8: It’s Love
Guys, I know it’s only been a month, but I think it’s time to go ring shopping. It might sound fast to some people, but I’ve just never felt this way before.
It started with the little things. Tea as the sun rose up over my deck. A made bed without a still sleeping me in it. Hair. Makeup. Adult dress wear-- that’s right, even pants.
Morning Ritual, I vow to comfort and keep you, and do all of the other things that a vow would list that I neither remember nor care to look up.
I know there are skeptics out there that don’t believe in a love like this. That think there can’t be anything more than sweatpants and whatever’s left in the dry shampoo can. As someone who only a month ago would’ve told you I’d rather Winnie the Pooh it than try to wiggle and kick my way into a cold pair of jeans in the morning, I understand your disbelief.
If I’m tired, why would sleeping in less help me feel more awake?
This is definitely the hardest one for me to commit to. Morning Ritual may be my healthiest relationship, but sleep will always be my oldest and greatest love. I feel the same way about chocolate, but I think I’ve gotten to the point where if someone offered me a Halloween sized bag of Crunch bars or one bar of deep, smooth chocolate, I’d pick the latter. The same logic applies. I could sleep in for an extra hour, but when my alarm blares at me and my next thought is that I have to be on my computer now, my needs can wait, how I feel can wait, then I spend my whole day with me in the background playing catch up to being a person.
For anyone reading this thinking, well that’s why I set multiple alarms to ease myself into the morning, a study by The Sleep Health Foundation shows that having multiple alarms to wake us up just so we can go back to sleep is actually not very good for our brains or sleep quality. And that’s exactly what it comes down to; quality over quantity. By getting a little less sleep, I spend my whole day more relaxed, more in my own body, more committed to the waking world, ultimately leading to a much better night’s sleep.
Why would being in less comfortable or cozy clothes make me feel better?

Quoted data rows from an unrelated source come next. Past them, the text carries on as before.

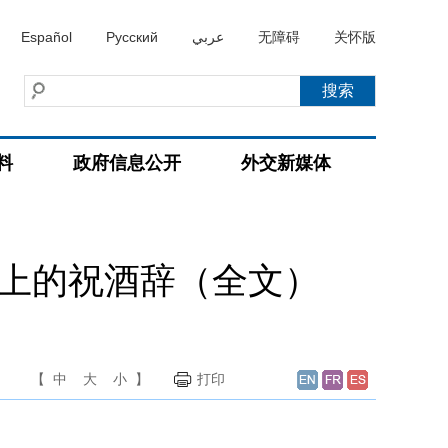
Español
Русский
عربي
无障碍
关怀版
料
政府信息公开
外交新媒体
会上的祝酒辞（全文）
【
中
大
小
】
打印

There really is something magical about getting into a pair of sweats, maybe an old broken in sweater and some slippers, and feeling held together by warmth and softness. But that magic loses its power a bit when I wake up in that cozy feeling, spend the day in it, and then have another night in it. It’s like carrying night time Alli with me all the time, as great as she is, she is not nearly as productive or put together as day time Alli can be. Because that same magical cozy clothes feeling I get, I can get from my nicer clothes too.

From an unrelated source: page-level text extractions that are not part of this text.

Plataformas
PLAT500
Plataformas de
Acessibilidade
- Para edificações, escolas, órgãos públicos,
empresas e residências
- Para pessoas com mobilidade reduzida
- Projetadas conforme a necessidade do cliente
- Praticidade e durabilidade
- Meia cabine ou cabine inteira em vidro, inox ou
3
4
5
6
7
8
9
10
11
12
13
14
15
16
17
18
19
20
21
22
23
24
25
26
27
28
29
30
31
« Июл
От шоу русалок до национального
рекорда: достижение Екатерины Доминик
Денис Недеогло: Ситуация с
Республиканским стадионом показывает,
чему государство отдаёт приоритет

By making myself look nice and ready for the day, I feel that much nicer, that much more ready. I’m tricking my brain because she means well, but she doesn’t work all that great at providing the nice/ready feeling on her own. The same thing applies for hair and make up. It makes my mornings more fun to treat myself to a little lipstick or try a new hairstyle out.
It’s these small steps that add up to something bigger and they definitely build on each other. If I get up at my first alarm, I’m more likely to make my bed. If I make my bed I’m more likely not to get back in it if maybe it’s too cold for changing to feel like an option. If I make myself a mug of tea, that kind of attention to my body makes me want to work out. If I work out, I’m more likely to shower. Shower means hair and make up. Hair and makeup mean cute outfit.

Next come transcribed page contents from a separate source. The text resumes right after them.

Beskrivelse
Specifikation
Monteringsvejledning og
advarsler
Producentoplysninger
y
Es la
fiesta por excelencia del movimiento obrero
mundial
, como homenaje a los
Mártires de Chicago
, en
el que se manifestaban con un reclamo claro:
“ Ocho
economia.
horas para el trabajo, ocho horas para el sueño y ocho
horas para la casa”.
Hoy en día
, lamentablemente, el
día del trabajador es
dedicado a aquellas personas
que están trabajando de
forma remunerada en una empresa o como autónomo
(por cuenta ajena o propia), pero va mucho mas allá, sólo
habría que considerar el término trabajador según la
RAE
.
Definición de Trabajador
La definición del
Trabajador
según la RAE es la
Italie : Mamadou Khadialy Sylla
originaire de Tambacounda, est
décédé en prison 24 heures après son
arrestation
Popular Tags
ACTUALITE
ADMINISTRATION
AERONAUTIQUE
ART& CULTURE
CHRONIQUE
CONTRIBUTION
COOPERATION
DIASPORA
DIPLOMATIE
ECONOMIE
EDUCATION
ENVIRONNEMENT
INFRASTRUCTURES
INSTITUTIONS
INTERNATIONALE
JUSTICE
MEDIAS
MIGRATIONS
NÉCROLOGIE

The best part about this long list is that even if I only do a few, even if I only do one, it feels like an accomplishment. I feel more committed to myself and that kind of self love stays with me the whole day.
For anyone that’s looking to try this and is maybe trying to take it slow or wondering what they’d like to start with, I do want to add a few notes here in case it makes getting started any easier.
Getting dressed-- even just changing into cuter sweats-- and doing up my hair/make up has definitely been the most effective strategy to get me up and moving (my theory is that I move around more because I’m feeling so good about how I look I want to flaunt it to my empty house).
My workouts were most effective in really raising my spirits when they were a little goofy (like include dancing), have a mini blast of cardio (also could be dancing), and end with a deeeep stretch (even if it’s quick and somehow also dancing).
I know I’ve said this a million times, but if staying out of bed is hard, make that bed! It truly helps so much because even if I sit down on my bed to work it doesn’t drag my energy down like getting under the covers.
Make it as witchy as possible!! I light incense or a candle, get my humidifier going-- really lean into a vibe that makes this not just mentally healthy, but genuinely fun.
Which brings me to my goal for this week:
Witchification! I’m going to try to find different ways to bring that into my mornings and will report of my findings next week.
And so goes my October microrisk! Since next Monday will be the last day of the month, I’ll be starting November’s then. Thus I am off with purpose and intention!